Original German Early WWII Carl Zeiss Jena 6x24 Binoculars with Case
Original Item: Only One Available. This is a very nice set of Pre or Early WWII 6x24 Binoculars, made by the legendary firm of Carl Zeiss in Jena, in Thuringia, Germany. This example is fully functional, with mostly clear optics, and a great service worn look. It is faintly marked as follows on the base of the left barrel:
The right barrel markings are unfortunately not legible, as the original paint has crinkled and melted a bit. This normally would have given the model and specifications. The use of the company name, and not a three letter code, indicates that these were made prior to 1940. Carl Zeiss is probably the best known and most desirable name in German Optics, and is still in production today. Both diopter adjustments work correctly, though the optics and mirrors could use some cleaning. The leather neck strap is present, but it is delicate, having partly torn through in one spot. The original barrel covering is almost fully intact, though its black finish has worn through in places.
The binoculars come in a very smart brown leather case, though we do not know if it is original to the binoculars, and could be post war.

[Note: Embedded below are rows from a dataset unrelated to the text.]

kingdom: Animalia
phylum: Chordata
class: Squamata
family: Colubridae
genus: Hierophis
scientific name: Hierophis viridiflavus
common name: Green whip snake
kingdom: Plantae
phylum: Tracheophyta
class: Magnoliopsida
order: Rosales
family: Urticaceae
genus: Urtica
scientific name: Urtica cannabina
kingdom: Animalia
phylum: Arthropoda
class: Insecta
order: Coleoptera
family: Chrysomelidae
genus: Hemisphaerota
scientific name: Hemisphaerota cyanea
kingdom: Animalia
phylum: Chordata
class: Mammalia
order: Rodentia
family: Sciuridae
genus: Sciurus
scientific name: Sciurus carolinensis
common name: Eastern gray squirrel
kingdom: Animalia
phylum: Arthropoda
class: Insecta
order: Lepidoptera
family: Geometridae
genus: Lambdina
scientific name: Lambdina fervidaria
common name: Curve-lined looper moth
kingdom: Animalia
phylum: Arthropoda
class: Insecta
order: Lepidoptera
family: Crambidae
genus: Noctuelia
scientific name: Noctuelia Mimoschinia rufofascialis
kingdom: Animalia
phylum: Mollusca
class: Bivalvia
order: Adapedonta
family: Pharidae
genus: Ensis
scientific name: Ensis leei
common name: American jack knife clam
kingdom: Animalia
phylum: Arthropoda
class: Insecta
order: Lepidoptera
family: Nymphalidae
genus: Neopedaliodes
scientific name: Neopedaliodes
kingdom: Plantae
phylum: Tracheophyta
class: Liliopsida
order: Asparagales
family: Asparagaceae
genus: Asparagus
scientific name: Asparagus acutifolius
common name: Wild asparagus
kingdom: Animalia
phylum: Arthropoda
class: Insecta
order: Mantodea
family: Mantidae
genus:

It has an intact shoulder strap, and the top closure is fully functional.
Overall a very nice example of the classic eye piece for German infantry officers during WWII! Complete with case and ready to display!
History of the 6x30 Service Glass:
Among all military binoculars after the end of the First World War, the 6 x 30 service glass became predominant in both the Navy and the Army, and it remained the Army's most used binocular for decades.
From the Army regulations for 1927 and 1940: "As a standard double telescope for all branches of the Army of the Reich, the double telescope 6 x 30 with normal reticle..... and a field of view of 150m at 1000m distance." In terms of its importance and the quantities produced, the D.F. 6 x 30 was increasingly important after WWI was produced in larger quantities than any other. In the Army Regulations of November 29, 1919, after the end of the First World War, an inventory was ordered of the quantity of optical instruments in the infantry, because of new regulations on equipping the troops with optical instruments, and only the Fernglaeser 03, 08, 6 x 30, and 10 x 50 are listed as hand held binoculars. In a March 1939 paper regarding the height calibrations of reticles, only the 6 x 30 and 10 x 50 are mentioned; and in an Army technical regulation of June 1944, concerning the carrying strap for the Doppelfernrohre 6 x 30 and 10 x 50.
The design of the common D.F. 6 x 30 is similar to the equally common Zeiss Silvamar, with only minor differences.